Stated problem:
Render every line of all the entries below as a JSON list of strings, one string per line, with blank lines left out.

Dataset records:
____________________

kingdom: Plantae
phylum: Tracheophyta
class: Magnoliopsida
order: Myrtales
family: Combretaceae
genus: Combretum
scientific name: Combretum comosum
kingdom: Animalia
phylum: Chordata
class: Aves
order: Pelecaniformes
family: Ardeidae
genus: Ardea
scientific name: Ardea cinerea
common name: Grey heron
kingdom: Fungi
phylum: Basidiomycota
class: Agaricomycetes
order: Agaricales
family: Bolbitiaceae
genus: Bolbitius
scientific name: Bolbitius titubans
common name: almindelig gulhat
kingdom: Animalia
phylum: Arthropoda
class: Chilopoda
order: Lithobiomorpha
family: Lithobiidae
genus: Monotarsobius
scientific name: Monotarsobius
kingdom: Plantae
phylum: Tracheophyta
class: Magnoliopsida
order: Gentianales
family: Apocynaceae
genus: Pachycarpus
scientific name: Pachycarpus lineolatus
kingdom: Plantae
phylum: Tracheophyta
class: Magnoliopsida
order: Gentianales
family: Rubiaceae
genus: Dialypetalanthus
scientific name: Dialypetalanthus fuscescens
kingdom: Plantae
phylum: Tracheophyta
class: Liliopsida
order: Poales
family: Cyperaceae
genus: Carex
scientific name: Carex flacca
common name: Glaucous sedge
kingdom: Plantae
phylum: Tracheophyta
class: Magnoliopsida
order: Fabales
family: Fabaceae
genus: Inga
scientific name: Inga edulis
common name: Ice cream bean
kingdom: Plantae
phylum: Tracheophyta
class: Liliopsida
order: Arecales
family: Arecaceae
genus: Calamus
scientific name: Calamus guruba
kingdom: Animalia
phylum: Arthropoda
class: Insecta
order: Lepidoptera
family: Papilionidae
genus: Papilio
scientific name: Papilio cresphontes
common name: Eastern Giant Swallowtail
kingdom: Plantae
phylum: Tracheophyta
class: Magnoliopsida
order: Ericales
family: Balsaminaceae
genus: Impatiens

____________________

Exercise solution:
[
  "kingdom: Plantae",
  "phylum: Tracheophyta",
  "class: Magnoliopsida",
  "order: Myrtales",
  "family: Combretaceae",
  "genus: Combretum",
  "scientific name: Combretum comosum",
  "kingdom: Animalia",
  "phylum: Chordata",
  "class: Aves",
  "order: Pelecaniformes",
  "family: Ardeidae",
  "genus: Ardea",
  "scientific name: Ardea cinerea",
  "common name: Grey heron",
  "kingdom: Fungi",
  "phylum: Basidiomycota",
  "class: Agaricomycetes",
  "order: Agaricales",
  "family: Bolbitiaceae",
  "genus: Bolbitius",
  "scientific name: Bolbitius titubans",
  "common name: almindelig gulhat",
  "kingdom: Animalia",
  "phylum: Arthropoda",
  "class: Chilopoda",
  "order: Lithobiomorpha",
  "family: Lithobiidae",
  "genus: Monotarsobius",
  "scientific name: Monotarsobius",
  "kingdom: Plantae",
  "phylum: Tracheophyta",
  "class: Magnoliopsida",
  "order: Gentianales",
  "family: Apocynaceae",
  "genus: Pachycarpus",
  "scientific name: Pachycarpus lineolatus",
  "kingdom: Plantae",
  "phylum: Tracheophyta",
  "class: Magnoliopsida",
  "order: Gentianales",
  "family: Rubiaceae",
  "genus: Dialypetalanthus",
  "scientific name: Dialypetalanthus fuscescens",
  "kingdom: Plantae",
  "phylum: Tracheophyta",
  "class: Liliopsida",
  "order: Poales",
  "family: Cyperaceae",
  "genus: Carex",
  "scientific name: Carex flacca",
  "common name: Glaucous sedge",
  "kingdom: Plantae",
  "phylum: Tracheophyta",
  "class: Magnoliopsida",
  "order: Fabales",
  "family: Fabaceae",
  "genus: Inga",
  "scientific name: Inga edulis",
  "common name: Ice cream bean",
  "kingdom: Plantae",
  "phylum: Tracheophyta",
  "class: Liliopsida",
  "order: Arecales",
  "family: Arecaceae",
  "genus: Calamus",
  "scientific name: Calamus guruba",
  "kingdom: Animalia",
  "phylum: Arthropoda",
  "class: Insecta",
  "order: Lepidoptera",
  "family: Papilionidae",
  "genus: Papilio",
  "scientific name: Papilio cresphontes",
  "common name: Eastern Giant Swallowtail",
  "kingdom: Plantae",
  "phylum: Tracheophyta",
  "class: Magnoliopsida",
  "order: Ericales",
  "family: Balsaminaceae",
  "genus: Impatiens"
]